> EXERCISE GOAL
Can you retype the Galaxy M40 versus Redmi Note 7 Pro comparison below in full, word for word?

> SOURCE PASSAGE

=== Begin Enclosure ===

Samsung Galaxy M40 vs Xiaomi Redmi Note 7 Pro: Samsung fights back

It wasn’t that long ago that Samsung completely dominated the smartphone market in India. From the ultra-affordable to the absolutely high-end, Samsung smartphones were often the best and only way to go. Samsung was caught napping, though, in the crucial budget-friendly segments, opening the door for the likes of Xiaomi to swoop in and wow the public. Cheap no longer means low quality, and Xiaomi had a huge role to play in that.

It took until 2019 for Samsung to finally stop playing defense and bring the fight to Xiaomi with its Galaxy M-series. Meanwhile, Xiaomi has had years to refine and improve its smartphones, with the hugely popular Redmi Note series getting better with every generation. The latest Galaxy M from Samsung is primed to take on the greatest Redmi Note there is. How do they compare? We find out as we take a closer look at the Samsung Galaxy M40 vs Xiaomi Redmi Note 7 Pro!


Design

Samsung Galaxy M40

  • Polycarbonate
  • 155.3 x 73.9 x 7.9mm
  • 168g
  • Infinity-O (punch hole) display

Xiaomi Redmi Note 7 Pro

  • Glass
  • 159.2 x 75.2 x 8.1mm
  • 186g
  • Teardrop “U” notch

Samsung continues to experiment with the notched experience on the Galaxy M series. In fact, every phone in the series features a different notch design. This time around, though, Samsung moves away from the “traditional” notch and brings its flagship design language to the mid-range, at least up front. With the Galaxy M40, the front-facing camera is housed in a punch hole that’s off in the top-left corner.

=== End Enclosure ===

Records from a collection:
=== Begin Enclosure ===

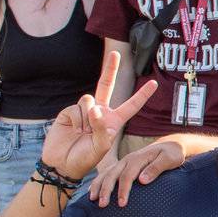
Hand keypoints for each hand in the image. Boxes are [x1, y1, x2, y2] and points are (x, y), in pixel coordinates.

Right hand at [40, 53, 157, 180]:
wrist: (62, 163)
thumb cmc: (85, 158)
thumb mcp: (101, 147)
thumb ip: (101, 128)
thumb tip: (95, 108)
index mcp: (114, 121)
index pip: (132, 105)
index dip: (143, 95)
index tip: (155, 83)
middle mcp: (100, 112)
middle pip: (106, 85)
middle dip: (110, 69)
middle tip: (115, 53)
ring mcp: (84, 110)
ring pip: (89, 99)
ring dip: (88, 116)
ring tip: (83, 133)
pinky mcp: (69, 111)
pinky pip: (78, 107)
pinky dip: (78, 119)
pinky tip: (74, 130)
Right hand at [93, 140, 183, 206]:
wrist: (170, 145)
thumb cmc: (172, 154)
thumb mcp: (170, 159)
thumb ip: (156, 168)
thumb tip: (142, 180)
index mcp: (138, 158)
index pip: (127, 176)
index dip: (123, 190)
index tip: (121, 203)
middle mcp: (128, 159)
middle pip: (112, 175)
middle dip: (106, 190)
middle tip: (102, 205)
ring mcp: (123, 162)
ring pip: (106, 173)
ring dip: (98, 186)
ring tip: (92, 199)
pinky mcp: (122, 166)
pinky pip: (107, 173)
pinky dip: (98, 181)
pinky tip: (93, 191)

=== End Enclosure ===
=== Begin Enclosure ===

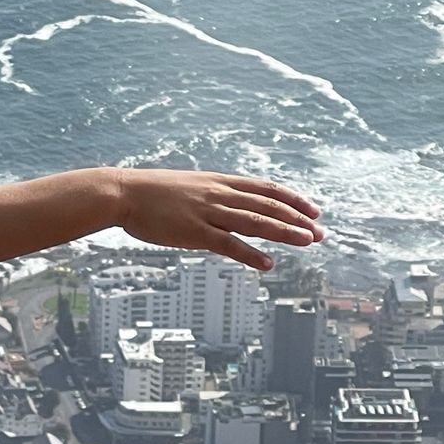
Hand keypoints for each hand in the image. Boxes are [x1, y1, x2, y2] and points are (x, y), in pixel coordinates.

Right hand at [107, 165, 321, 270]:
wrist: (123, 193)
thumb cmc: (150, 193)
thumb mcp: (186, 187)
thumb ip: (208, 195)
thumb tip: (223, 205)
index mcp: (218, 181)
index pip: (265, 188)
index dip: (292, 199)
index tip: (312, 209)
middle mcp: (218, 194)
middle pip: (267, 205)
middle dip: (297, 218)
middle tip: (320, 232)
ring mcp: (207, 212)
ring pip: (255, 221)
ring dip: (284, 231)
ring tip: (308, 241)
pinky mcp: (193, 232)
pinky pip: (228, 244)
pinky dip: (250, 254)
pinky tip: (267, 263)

=== End Enclosure ===

> SOLVED PROBLEM
Samsung Galaxy M40 vs Xiaomi Redmi Note 7 Pro: Samsung fights back

It wasn’t that long ago that Samsung completely dominated the smartphone market in India. From the ultra-affordable to the absolutely high-end, Samsung smartphones were often the best and only way to go. Samsung was caught napping, though, in the crucial budget-friendly segments, opening the door for the likes of Xiaomi to swoop in and wow the public. Cheap no longer means low quality, and Xiaomi had a huge role to play in that.

It took until 2019 for Samsung to finally stop playing defense and bring the fight to Xiaomi with its Galaxy M-series. Meanwhile, Xiaomi has had years to refine and improve its smartphones, with the hugely popular Redmi Note series getting better with every generation. The latest Galaxy M from Samsung is primed to take on the greatest Redmi Note there is. How do they compare? We find out as we take a closer look at the Samsung Galaxy M40 vs Xiaomi Redmi Note 7 Pro!


Design

Samsung Galaxy M40

  • Polycarbonate
  • 155.3 x 73.9 x 7.9mm
  • 168g
  • Infinity-O (punch hole) display

Xiaomi Redmi Note 7 Pro

  • Glass
  • 159.2 x 75.2 x 8.1mm
  • 186g
  • Teardrop “U” notch

Samsung continues to experiment with the notched experience on the Galaxy M series. In fact, every phone in the series features a different notch design. This time around, though, Samsung moves away from the “traditional” notch and brings its flagship design language to the mid-range, at least up front. With the Galaxy M40, the front-facing camera is housed in a punch hole that’s off in the top-left corner.